Great! Get a 1911 and enjoy the hell out of it. I love my Dan Wesson Heritage. To me, it's range gun, a tool to teach others about firearms and something I will probably shoot for USPSA competition some day. If you think you are a gun guy, you should own a 1911. I own a S&W 625 revolver for the same reasons.

You said you wanted it as a carry gun. The only way I would regularly carry my Heritage would be if draconian magazine and ammunition restrictions were put in place. Even then, I'd probably buy a Sig P320, in 45, so that I could carry a lighter, more compact gun.

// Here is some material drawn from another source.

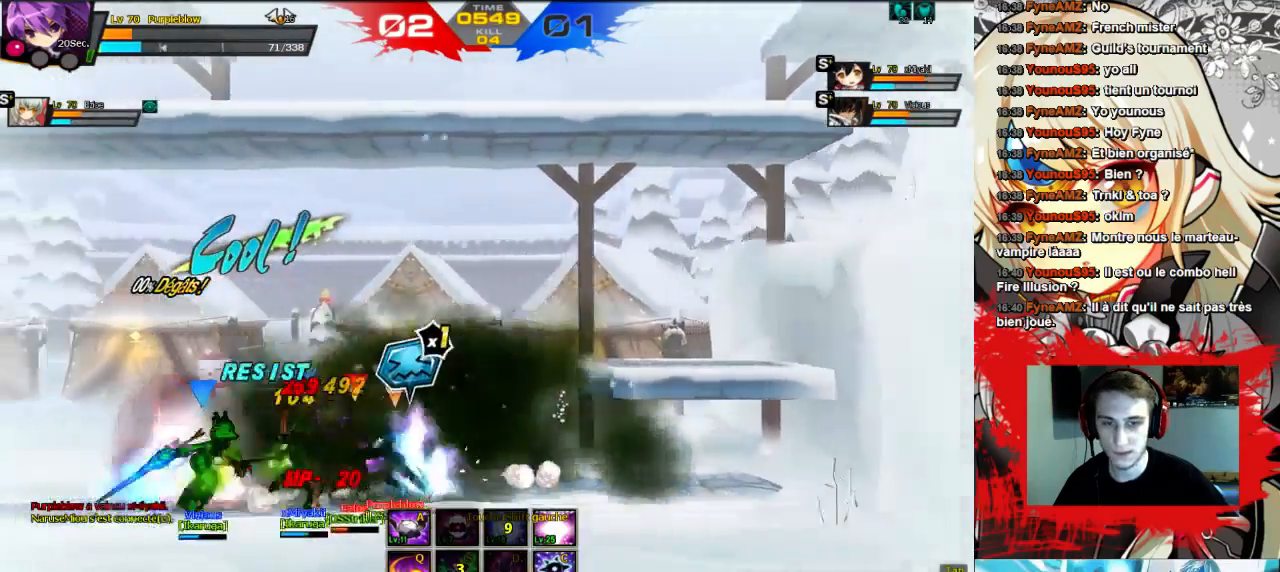
{"keys": ["left"], "events": [[33, "x", "down"], [100, "x", "up"], [167, "x", "down"], [233, "x", "up"], [300, "x", "down"], [367, "x", "up"], [400, "x", "down"], [467, "x", "up"]]}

BTW, Get the Dan Wesson. They are right at the cross over point between a mass produced gun and a full hand fit gun. No scrimping on parts. But no extras that you don't need.


----------



## dakota1911 (Jun 9, 2015)

My bias would lean to the Dan Wesson if you have the funds. If money is an issue I would look at the SA.


----------



## Bisley (Aug 24, 2008)

I like Springfields a lot, but if money wasn't a factor, I'd try the Dan Wesson.


----------



## Bisley (Aug 24, 2008)

(Double-post)


----------



## bluedog46 (Jan 29, 2015)

mmais68569 said:


> Posting a poll I have narrowed my choice of 1911's to 5 models;
> 
> This will be my first 1911 & I am in hopes of using it for my daily carry in an OWB holster
> 
> ...


Everything looks good. Since you only get one extra round in 9mm I would go with a .45 acp. Any reason Kimber or Colt are not on the list? They make some good guns and you can also often find them used. Springfield 45acp 1911's have also been really good when I shot them. I personally have a colt 1911 commander and its been flawless and an ati fx commander. The onlything about most 1911 pistols is they are picky about hollow points. I recommend corbon or hornady critical defense.


----------



## DLYskes1976 (Sep 15, 2015)

I'd go with the 45 platform, I have a Sig scorpion 45 carry model and use it for my edc... I also have a IWB holster too, so printing is very minimal if at any... as for extra rounds I always have a extra 10 round mag with me in my pants pocket..


----------



## boatdoc173 (Mar 15, 2014)

I can only comment on what I own --Dan WEsson Guardian

nic egun--took me a while to hit POA=poi--but that is just me--my wife and others who shoot it --love it too

by the way--if you are NOT in a rush--Lipseys.com is listing almost every Dan wesson as coming out in 2016 in 9mm--lots of choices

good luck

happy shooting


----------